The newest Verizon router allows those that can’t get broadband or DSL service, but do have a cell signal, to have a relatively fast Internet connection. Let’s take a look at the specifications of the router. Then we’ll review the Internet plans Verizon offers.
Verizon Routers Deliver Faster Internet Speeds
In fact, this Verizon 4G LTE router delivers download speeds that are several times as fast as dialup. Users can expect download speeds of between 5 and 12 Mbps and upload speed of between 2 and 5 Mbps. It does this by connecting to Verizon’s 4G LTE wireless network. Since it is a router, it shares that bandwidth with a combination wired and wireless network that provides for up to 10 devices.
Being a wireless network device, you can unplug and take this Verizon router with you. Plug it in and let it connect to the wireless network and you’re ready to provide a house or office with an instant WiFi network. Do you want to spend the weekend at the beach with friends, but don’t want to miss the games? No problem — plug it into a generator or inverter and you won’t miss a minute of your favorite games. Better yet, your TV provider may provide Internet access to networks streaming the games to a tablet or laptop and outputting the video to a TV, or directly to a WiFi-enabled TV.
It also has a phone connection on the back, with the three Ethernet ports for the wired data network. Since it’s a cellular device, this also means you can take your number with you, like your cell phone, by plugging in a wired phone.
Verizon 4G LTE Plans for Use with Portable Internet Router
The new Verizon router is free. Yep, free. However, there is a pretty big string attached — a two-year contract is required.
Otherwise, for month-to-month use, you’re going to pay over $250. The plans are based upon your projections for data usage and they include a flat fee of $20 a month for line access. All plans offer shared data with your connected Verizon devices and unlimited talk and text for enabled devices. There are also plans available for data-only devices, like laptops and desktops and WiFi-only tablets.
The plan with the lowest throughput (the amount of data transferred) cap gives you 4 GB of data. For $30 a month, you’ll be able to connect a 4G LTE router anywhere the Verizon network is available, as well as no charge for long distance or roaming. Four gigabytes will allow checking email and streaming three movies from Netflix.
If you go $10 more, your data limit jumps to 6 GB a month. Another benefit of this new Verizon router is that it allows you to create a mobile hotspot anywhere you go. However, if you go over your data allowance, they charge you $15 per gigabyte of overage. An HD movie can easily be 1 GB or more.
Your data cap goes up to 10 GB for $60 per month. This is an ideal plan for someone that can’t otherwise get high speed data and will use it to check email, do a little surfing, and watch a couple movies a month. Standard digital mobile phone features, such as call waiting and caller ID, are included.
If you need more data, like 20 GB a month, you’ll be paying over $100 a month. You’ll be able to have a hotspot for up to 10 devices, as well as the wired and wireless router functions. Another option that all plans share is for you to set data limits for individual members of the data sharing network.

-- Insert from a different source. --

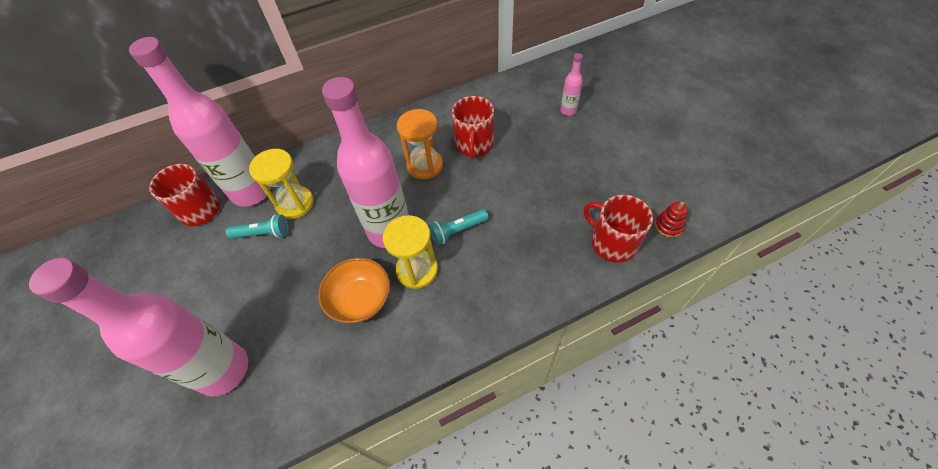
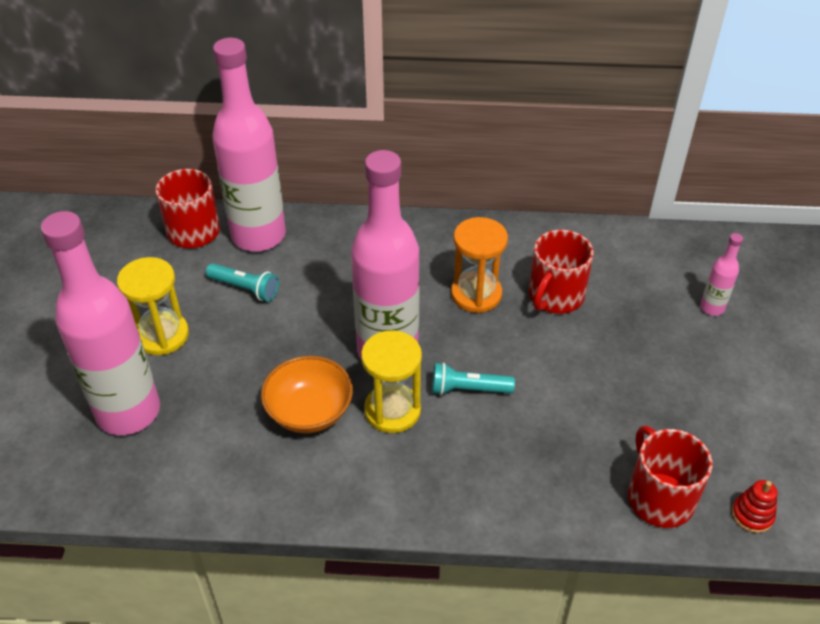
camera: 25 degrees right, 10 degrees down
(295, 204) = (298, 271): yellow hourglass -> yellow hourglass (162, 335)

The largest throughput cap is 50 GB, which has a price tag of $335 a month. All plans available for use with this device allow you to keep track of data usage by sending alerts via email and/or text. You can also access your account online to check on your usage. I also like that you can change your data cap midstream without incurring added fees or extending the two-year contract.
Final Conclusions about this Verizon Router
As something to take advantage of its go-anywhere nature, this setup is great for those that don’t use much data every month. In contrast, some Satellite Internet providers cap you at 10 GB a month during the day, but give unlimited nighttime usage with lower prices. The reviewers in the tech press had similar reactions: pretty cool device and idea, but the data plan caps are unreasonable.